The New DevOps: Site Reliability Engineering Comes of Age

App and platform design and development have changed dramatically in the last five years and with it, the monitoring tools, technology and IT operations roles supporting those applications. The advent of site reliability engineers (SRE) and open source monitoring tools are two examples of these shifts. An SRE straddles the line between the “Dev” and “Ops” sides of DevOps teams, both writing code and supporting existing IT systems.
The SRE is the ultimate adjudicator when a performance issue is identified, determining conclusively what factor (code or IT systems) is the root cause and seeing it through to resolution. SREs need to carefully weigh the options between “do it yourself” (DIY) open source approach to monitoring leveraging against a new generation of commercial full-stack monitoring tools which incorporate open source technologies.

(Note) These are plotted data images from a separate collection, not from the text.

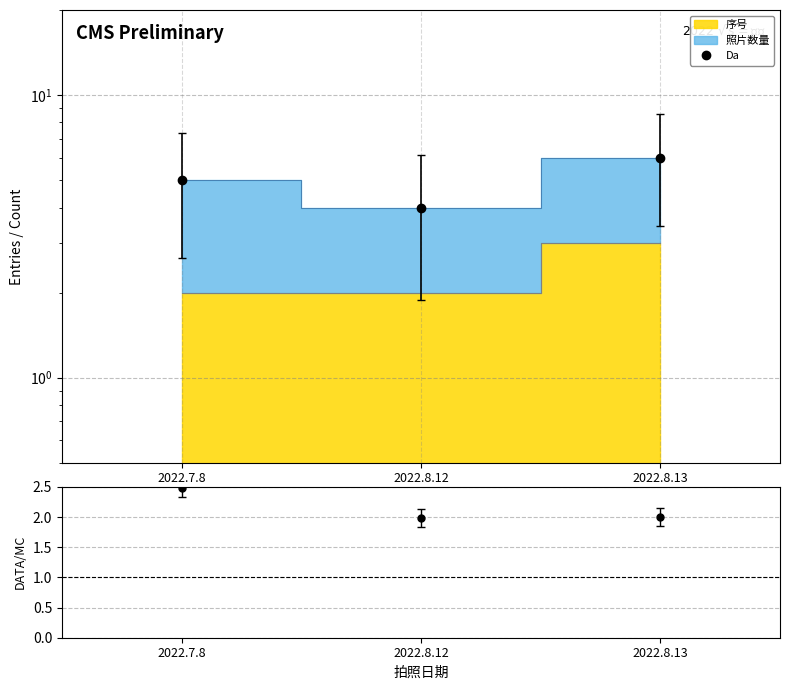

Which series changed the most between 2022.8.12 and 2022.8.13?

Da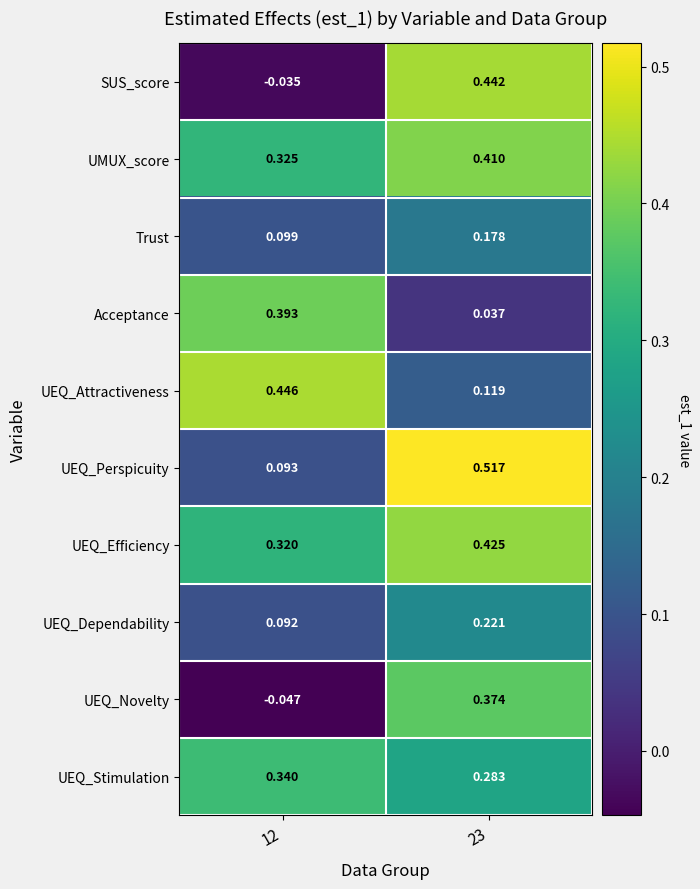

Which series has the largest range (max minus min)?

SUS_score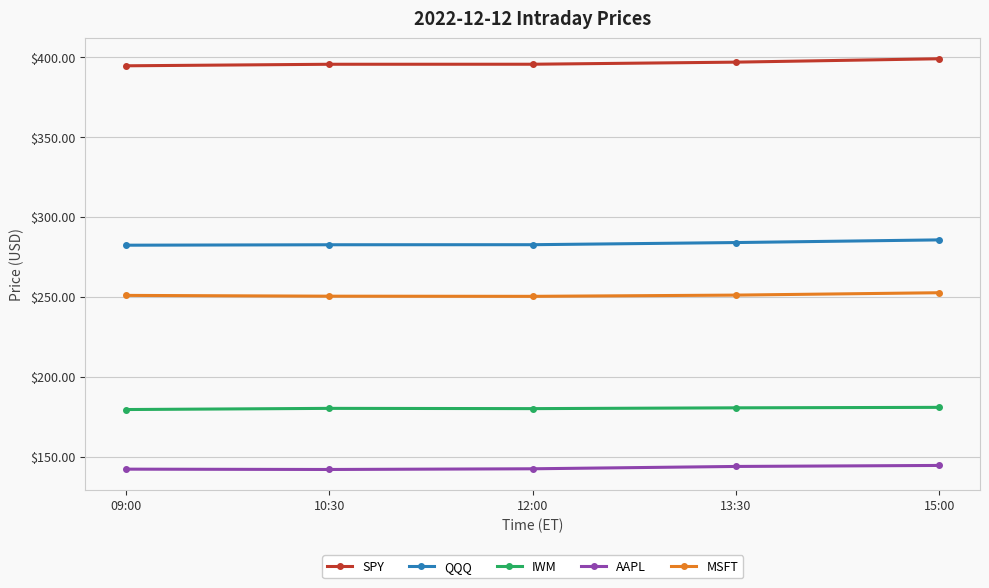

What is the value of the QQQ point at the 5th from the left?

285.6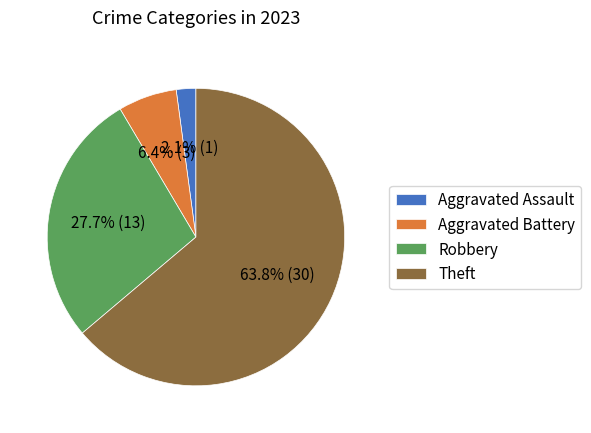

Rank the categories by value from lowest to highest.

Aggravated Assault, Aggravated Battery, Robbery, Theft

Traditionally, IT operations teams have typically taken an inside-out view of the world. Specialists myopically monitor their respective app, infrastructure or network components in hopes their discrete efforts combine to ultimately improve user experience. This “find and fix faults” approach means waiting for an alert to fire and then dispatching experts to troubleshoot the issue.
Site reliability engineering (SRE) stands that approach on its head by viewing reliability through an outside-in lens. LinkedIn, Target and Netflix are examples of companies that use this approach by gauging success by first measuring the quality of the end user experience that is rendered. When the digital experience becomes the bellwether measurement, their DevOps-savvy SRE teams spend less time chasing misleading alerts, and instead, focus their efforts on how they can deliver the best experience possible across every touchpoint of customer engagement.
“SRE seeks to balance the risk of unavailability with the goals of rapid innovation and efficient service operations, so that users’ overall happiness — with features, service, and performance — is optimized,” Marc Alvidrez, SRE for Google, says.
While the job title SRE may not exist in every company, most are adapting to manage this balance. Indeed, IT teams now fuse software engineering into their operations practices. This blending signals a shift from staffing specialized domain experts to hiring generalists that understand the “full stack” — not just front and backend development code, but also the underlying infrastructure that executes and delivers the app experience to users.
The shift from experts to generalists is driving the need to develop new ways to collect and correlate monitoring insights across the digital delivery chain while also identifying ways to automate scaling and problem remediation. Specialized application, infrastructure and network monitoring tools collect and store data in different formats (structured, unstructured, time series, topological, etc.) making correlation across tools difficult and increasing the risk for monitoring blind spots. Complicating the challenge is the sheer increase in volume, variety and velocity of data that must be collected.
Coders at heart, many SREs turn to open-source solutions to address these challenges. Open-source technologies such as Elastic, Logstash and Kibana (ELK stack), Kafka, Apache Spark and Mineral represent some of the building blocks that SRE developers use to code their own solutions to collect, store and analyze app performance.
Design and development of homegrown solutions for app and user monitoring require a considerable amount of time and effort. What’s more, the challenge only grows as machine learning and artificial intelligence for IT Ops (AIOps) become core components of automated problem remediation. Common performance problems are recognizable and machine learning means pattern recognition can be employed to automatically detect and remediate issues. However, for that to work, tools must have a library of these performance problems and their remedies.
Commercial monitoring solutions benefit from decades of learning and evolution but have historically lacked the ability to correlate across silos. That has changed through the adoption of the latest big data and open source technologies that can normalize and correlate analytics to eliminate the traditional silos of monitoring that previously limited insight and control of modern apps.
IT operations management (ITOM) teams are rapidly evolving to manage modern applications and can learn many lessons from how SREs can help them to pursue performance and availability. When it comes to selecting a unified approach to monitoring, these teams have to make a critical decision between taking a build-it-yourself open-source approach or selecting a commercial monitoring solution. The first alternative is that they can adopt and implement open-source software in a homegrown approach — while the use of the free software comes at a price. The second options consists of using commercial monitoring solutions, which now incorporate many of these same open-source technologies saving teams the trouble.
As organizations transition to an SRE model, recruiting more generalists with developer backgrounds; the way applications are monitored will also evolve as mentioned above. Point-monitoring tools will give way to full-stack tools that correlate data across application, infrastructure and network. Yet, SREs will continue to be challenged by the age-old dilemma of build vs. buy, with the need to weigh the options of both carefully before deploying the next generation of monitoring.